New York hopes to have 170,000 doses of the Pfizer COVID-19 vaccine by December 15. According to Fox, proposed legislation could make the vaccine mandatory in the state.
For now, however, employers must do everything they can to prevent the spread of the virus.
The pandemic is still a developing situation, so it’s important to keep up with evolving local and federal guidelines. Employers should pay particular attention to OSHA requirements for COVID-19, as well as the possibility of workers’ compensation claims.
OSHA has released Guidance on Preparing Workplaces for COVID-19, as well as a COVID-19 FAQ. The FAQ covers a multitude of topics, including personal protective equipment, testing, training, retaliation and more. Employers should also pay attention to the reporting requirements. If an employee dies after a work-related exposure to COVID-19, the employer must report the death within eight hours of learning about it.
Employers are expected to take measures to keep workers safe from the coronavirus, and if they don’t, they could face expensive penalties as well as workers’ compensation claims. On November 27, OSHA announced that it had proposed $3,301,932 in penalties related to COVID-19.
OSHA says that the penalties it has proposed in connection to COVID-19 have been for various violations, including the failure to implement a written respirator protection program; failure to provide a medical evaluation, respirator fit test, training on proper use of a respirator and PPE; failure to report an injury, illness or death; failure to record an injury or illness on OSHA recordkeeping forms; and failure to comply with OSHA’s General Duty Clause.
Don’t assume that your workers won’t be able to claim workers’ compensation if they get sick. Although it can be difficult to prove where a person contracted a virus – and whether it’s work-related – the New York Workers’ Compensation Board says that it is possible to receive workers’ compensation benefits if a worker gets COVID-19 while working.

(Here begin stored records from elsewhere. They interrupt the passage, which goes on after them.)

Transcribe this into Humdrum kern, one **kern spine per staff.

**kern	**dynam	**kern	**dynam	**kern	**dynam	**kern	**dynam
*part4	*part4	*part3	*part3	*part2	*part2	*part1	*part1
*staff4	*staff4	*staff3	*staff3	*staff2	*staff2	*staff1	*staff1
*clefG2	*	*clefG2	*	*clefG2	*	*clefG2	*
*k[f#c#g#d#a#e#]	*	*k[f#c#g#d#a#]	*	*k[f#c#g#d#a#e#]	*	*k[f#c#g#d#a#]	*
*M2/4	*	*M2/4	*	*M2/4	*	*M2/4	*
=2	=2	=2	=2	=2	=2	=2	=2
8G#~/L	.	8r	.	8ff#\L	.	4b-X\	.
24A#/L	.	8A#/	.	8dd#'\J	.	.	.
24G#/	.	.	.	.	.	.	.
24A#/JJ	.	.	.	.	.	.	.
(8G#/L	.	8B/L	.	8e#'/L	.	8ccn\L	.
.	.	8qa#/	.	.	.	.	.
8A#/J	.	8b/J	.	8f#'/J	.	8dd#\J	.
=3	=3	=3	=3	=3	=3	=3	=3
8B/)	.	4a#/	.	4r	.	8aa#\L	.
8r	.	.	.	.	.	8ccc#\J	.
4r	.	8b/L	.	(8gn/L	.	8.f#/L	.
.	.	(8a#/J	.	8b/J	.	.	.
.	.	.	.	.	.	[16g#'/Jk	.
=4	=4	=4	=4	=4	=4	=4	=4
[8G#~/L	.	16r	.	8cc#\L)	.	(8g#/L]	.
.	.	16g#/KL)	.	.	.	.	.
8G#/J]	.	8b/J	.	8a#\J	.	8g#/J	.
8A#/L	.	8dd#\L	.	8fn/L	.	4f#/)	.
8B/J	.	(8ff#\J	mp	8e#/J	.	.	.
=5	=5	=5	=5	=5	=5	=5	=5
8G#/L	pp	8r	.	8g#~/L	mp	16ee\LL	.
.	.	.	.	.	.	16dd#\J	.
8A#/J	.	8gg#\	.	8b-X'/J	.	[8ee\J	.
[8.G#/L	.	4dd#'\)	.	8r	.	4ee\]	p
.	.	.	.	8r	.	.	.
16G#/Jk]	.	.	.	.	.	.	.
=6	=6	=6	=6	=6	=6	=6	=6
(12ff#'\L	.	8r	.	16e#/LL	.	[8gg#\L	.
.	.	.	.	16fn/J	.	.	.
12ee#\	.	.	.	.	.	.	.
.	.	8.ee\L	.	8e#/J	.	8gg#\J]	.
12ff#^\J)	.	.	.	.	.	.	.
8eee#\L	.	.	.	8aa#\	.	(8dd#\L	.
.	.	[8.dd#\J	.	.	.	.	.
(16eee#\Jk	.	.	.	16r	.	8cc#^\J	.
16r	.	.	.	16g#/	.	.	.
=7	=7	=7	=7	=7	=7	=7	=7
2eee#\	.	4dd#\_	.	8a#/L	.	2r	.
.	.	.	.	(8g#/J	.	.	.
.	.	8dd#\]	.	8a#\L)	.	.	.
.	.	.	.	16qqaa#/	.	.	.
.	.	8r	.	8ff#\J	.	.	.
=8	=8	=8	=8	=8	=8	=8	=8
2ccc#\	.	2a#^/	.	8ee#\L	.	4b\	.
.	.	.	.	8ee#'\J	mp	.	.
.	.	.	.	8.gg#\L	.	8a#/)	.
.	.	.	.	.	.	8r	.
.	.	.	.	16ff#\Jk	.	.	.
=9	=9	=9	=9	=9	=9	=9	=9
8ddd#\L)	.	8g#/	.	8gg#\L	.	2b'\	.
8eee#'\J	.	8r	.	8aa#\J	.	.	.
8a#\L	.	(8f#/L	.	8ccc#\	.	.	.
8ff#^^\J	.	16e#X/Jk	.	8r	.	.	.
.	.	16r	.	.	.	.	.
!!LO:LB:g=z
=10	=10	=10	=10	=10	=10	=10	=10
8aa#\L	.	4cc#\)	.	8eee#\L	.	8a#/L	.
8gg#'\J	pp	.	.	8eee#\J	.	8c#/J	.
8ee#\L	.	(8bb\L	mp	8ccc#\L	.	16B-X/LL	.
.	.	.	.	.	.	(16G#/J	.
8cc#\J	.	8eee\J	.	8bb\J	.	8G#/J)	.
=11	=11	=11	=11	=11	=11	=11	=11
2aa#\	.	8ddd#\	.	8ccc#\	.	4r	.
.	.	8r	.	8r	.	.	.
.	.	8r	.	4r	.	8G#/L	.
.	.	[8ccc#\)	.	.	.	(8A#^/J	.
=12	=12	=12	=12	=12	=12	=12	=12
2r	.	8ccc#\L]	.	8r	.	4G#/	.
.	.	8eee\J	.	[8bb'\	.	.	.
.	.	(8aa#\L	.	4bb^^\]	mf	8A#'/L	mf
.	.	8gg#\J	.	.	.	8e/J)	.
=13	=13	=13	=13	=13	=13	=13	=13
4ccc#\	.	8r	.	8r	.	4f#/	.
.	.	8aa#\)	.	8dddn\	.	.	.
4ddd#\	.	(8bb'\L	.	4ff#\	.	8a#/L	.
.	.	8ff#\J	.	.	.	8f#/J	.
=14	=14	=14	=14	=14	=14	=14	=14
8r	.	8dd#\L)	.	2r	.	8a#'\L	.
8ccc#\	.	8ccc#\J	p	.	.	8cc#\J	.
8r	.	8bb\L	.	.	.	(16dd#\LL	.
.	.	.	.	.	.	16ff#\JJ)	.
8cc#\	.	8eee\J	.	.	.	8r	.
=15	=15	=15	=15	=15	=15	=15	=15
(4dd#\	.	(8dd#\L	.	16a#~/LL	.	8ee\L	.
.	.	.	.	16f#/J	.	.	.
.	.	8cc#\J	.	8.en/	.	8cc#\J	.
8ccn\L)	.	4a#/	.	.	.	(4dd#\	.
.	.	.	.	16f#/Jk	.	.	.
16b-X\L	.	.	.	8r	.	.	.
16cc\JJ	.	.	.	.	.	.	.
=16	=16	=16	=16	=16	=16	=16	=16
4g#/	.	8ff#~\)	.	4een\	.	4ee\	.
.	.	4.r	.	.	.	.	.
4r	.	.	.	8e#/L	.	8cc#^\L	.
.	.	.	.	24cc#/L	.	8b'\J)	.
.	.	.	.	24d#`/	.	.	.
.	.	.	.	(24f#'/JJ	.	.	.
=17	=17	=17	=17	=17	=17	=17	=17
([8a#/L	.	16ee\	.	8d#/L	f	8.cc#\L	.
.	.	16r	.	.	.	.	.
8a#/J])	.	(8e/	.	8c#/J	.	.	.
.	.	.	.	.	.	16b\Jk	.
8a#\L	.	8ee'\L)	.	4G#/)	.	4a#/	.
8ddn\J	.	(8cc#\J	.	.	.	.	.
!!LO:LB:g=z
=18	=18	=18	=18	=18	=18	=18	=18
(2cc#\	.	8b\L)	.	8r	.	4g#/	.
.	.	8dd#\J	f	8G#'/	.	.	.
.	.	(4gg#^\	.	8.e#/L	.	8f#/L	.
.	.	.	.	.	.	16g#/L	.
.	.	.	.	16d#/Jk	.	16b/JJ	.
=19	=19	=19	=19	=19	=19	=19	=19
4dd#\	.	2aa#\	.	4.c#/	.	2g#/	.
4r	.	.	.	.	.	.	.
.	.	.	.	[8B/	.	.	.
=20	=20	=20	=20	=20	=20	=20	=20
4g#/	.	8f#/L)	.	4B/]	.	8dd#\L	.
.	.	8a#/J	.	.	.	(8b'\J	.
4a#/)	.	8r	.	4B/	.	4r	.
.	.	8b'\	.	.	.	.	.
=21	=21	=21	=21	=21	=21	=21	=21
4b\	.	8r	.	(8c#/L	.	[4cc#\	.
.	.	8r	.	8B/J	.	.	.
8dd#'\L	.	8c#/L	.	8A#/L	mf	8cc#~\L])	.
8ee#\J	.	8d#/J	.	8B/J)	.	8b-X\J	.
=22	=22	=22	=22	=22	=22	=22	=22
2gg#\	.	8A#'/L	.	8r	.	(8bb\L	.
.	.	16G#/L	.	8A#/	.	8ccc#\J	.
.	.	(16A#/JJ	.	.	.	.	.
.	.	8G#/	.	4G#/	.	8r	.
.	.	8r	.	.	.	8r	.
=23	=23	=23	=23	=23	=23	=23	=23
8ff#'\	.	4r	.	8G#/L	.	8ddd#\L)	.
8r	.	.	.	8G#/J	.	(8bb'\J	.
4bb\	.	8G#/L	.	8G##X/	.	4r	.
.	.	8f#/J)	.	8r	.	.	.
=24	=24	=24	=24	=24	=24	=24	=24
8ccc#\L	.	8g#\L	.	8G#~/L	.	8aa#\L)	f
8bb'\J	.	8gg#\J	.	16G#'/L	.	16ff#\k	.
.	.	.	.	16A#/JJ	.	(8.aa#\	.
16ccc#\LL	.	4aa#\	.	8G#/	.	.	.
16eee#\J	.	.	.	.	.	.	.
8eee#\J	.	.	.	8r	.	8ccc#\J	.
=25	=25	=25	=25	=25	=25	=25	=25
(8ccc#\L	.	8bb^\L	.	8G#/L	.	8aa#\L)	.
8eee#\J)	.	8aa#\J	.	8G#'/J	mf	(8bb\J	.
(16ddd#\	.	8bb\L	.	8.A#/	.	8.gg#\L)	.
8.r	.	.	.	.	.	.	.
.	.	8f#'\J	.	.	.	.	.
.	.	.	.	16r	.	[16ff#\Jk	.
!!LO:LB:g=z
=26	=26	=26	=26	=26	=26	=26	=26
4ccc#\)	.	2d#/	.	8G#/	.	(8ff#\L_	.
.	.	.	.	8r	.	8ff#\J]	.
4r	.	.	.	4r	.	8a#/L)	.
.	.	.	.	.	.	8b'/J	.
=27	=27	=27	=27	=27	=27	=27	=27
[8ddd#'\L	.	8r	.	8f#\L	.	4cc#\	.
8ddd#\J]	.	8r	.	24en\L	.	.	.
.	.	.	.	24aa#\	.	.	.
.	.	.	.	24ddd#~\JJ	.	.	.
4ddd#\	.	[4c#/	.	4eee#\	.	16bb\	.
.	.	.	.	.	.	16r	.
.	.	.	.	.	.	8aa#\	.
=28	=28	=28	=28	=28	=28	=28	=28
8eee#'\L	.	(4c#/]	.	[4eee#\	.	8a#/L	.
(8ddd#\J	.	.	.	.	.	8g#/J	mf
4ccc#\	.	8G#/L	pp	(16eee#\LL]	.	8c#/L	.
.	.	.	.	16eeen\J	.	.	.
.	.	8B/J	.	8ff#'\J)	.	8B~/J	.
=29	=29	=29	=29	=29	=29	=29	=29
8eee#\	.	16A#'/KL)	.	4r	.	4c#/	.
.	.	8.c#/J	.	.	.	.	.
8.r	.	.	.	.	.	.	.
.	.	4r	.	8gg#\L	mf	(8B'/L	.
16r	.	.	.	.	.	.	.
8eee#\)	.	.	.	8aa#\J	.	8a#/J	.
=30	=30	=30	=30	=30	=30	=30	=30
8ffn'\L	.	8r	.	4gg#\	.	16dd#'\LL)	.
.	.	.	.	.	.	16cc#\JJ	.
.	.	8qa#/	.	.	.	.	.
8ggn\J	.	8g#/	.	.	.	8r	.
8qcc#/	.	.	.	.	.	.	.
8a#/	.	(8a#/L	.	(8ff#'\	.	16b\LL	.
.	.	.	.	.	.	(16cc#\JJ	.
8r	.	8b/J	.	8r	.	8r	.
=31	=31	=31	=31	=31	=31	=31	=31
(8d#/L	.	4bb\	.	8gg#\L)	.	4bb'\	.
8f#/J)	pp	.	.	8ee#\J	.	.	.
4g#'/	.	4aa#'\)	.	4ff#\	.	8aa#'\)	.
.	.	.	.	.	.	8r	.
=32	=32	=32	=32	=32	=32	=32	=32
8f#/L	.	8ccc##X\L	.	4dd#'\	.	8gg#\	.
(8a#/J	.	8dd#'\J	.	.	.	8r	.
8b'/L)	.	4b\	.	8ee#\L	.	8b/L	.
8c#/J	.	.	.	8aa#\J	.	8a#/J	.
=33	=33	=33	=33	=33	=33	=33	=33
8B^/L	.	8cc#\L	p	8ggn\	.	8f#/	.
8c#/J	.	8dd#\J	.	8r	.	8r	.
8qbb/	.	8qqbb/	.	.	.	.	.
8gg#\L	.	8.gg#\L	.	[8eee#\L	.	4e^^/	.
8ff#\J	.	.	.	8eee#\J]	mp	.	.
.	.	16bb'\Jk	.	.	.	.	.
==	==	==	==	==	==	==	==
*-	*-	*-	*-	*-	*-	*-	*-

In New York, whether or not a workers’ compensation claim for COVID-19 is approved will depend on the details of the individual case. If a claim is made, it will be reviewed by the employer’s workers’ compensation insurance carrier, and if the carrier disputes the claim, a judge at the Workers’ Compensation Board will make a decision.
If workers’ compensation is awarded, it could cover medical treatment and wage replacement, as well as benefits to surviving dependents and reimbursement for funeral expenses in the event of death. According to Business Insurance, the National Council on Compensation Insurance says that the medical costs for COVID-19 workers’ compensation claims have averaged $38,000 per claim.
The Holiday Party
Employers are having to rethink the traditional holiday party. Although some may switch to virtual parties, making attendance mandatory might backfire with so many people suffering from stress and Zoom fatigue.
According to Employee Benefit Advisor, employers should consider reallocating funds for the holiday party. A LinkedIn study found that more than half of employees would prefer a bonus, and about a third want paid time off.